Michael R. Leavitt wrote:
I just got a beautiful shofar from a friend returning from Israel. It sounds great, but it has one problem. It smells. But really bad. There were probably some marrow pieces left inside. My question is simple: How do you clean a shofar?
Dear Michael R. Leavitt,
To answer your question, my wife spoke to Mrs. Sarah Glaser, author of Life Saver! - The Jewish Homemaker's Survival Kit (Targum Press/Feldheim ). She recommends vinegar or baking soda for removing odors. Pour synthetic vinegar into the shofar. Or dissolve baking soda in water, and pour into the shofar. Rinse and repeat. If necessary, let sit overnight in the vinegar/baking soda solution.
Eliminating a strong odor is important, because such an odor might lessen the honor of the mitzvah, violating the principle that "mitzvot should not be contemptible in your eyes." And if the odor is as bad as you say, it's forbidden to say a blessing in its presence.
But remember, the inside of the shofar neednt compete with perfumes such as Eau d'Elegance or Chanel. Most shofars retain a slight, lingering reminiscence of their humble origin, the ram.

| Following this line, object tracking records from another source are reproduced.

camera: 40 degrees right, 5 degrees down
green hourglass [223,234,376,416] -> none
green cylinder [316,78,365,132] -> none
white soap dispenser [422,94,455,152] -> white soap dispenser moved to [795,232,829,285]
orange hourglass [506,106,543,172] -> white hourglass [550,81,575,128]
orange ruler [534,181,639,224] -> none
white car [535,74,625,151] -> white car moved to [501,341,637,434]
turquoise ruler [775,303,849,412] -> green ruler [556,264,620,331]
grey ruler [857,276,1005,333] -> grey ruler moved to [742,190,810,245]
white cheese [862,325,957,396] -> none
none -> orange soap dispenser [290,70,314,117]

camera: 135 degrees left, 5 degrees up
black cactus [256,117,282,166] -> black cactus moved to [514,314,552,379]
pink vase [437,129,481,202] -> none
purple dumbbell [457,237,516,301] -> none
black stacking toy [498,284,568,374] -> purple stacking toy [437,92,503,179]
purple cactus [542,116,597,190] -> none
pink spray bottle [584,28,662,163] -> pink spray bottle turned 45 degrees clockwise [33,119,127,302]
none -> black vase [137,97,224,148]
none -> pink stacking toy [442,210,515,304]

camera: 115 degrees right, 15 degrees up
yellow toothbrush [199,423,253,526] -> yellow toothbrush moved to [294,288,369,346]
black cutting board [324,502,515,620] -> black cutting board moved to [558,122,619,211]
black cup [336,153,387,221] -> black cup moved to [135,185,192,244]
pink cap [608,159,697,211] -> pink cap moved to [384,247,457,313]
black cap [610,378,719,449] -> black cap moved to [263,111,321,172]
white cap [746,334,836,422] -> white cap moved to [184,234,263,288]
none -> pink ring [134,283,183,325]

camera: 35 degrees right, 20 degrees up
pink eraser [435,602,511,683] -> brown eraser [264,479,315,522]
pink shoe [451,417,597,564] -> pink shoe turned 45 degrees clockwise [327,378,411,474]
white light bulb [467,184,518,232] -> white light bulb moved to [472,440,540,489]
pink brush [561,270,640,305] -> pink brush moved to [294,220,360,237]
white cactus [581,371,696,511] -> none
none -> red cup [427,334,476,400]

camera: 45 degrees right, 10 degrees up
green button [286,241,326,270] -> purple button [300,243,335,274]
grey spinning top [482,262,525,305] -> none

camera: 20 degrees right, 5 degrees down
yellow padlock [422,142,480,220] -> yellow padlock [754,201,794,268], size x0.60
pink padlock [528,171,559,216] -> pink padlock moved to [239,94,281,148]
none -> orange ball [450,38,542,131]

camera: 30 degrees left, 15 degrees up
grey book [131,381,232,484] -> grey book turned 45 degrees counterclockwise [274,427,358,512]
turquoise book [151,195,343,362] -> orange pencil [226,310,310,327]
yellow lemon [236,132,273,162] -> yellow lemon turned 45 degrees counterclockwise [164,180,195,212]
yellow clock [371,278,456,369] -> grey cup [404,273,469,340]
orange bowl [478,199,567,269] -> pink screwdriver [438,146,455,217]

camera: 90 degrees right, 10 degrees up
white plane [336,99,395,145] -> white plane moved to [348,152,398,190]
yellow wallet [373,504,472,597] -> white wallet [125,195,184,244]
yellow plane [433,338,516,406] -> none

When Isaac blessed Jacob, Isaac said, 'My son's fragrance is like the fragrance of the field blessed by Hashem.' Of course, Jacob was wearing animal skins on his hands and neck. Perhaps the power of Jacob's mitzvah turned a bad smell into a good one. May Hashem accept our mitzvah of shofar this year, and may all our deeds be sweet-smelling!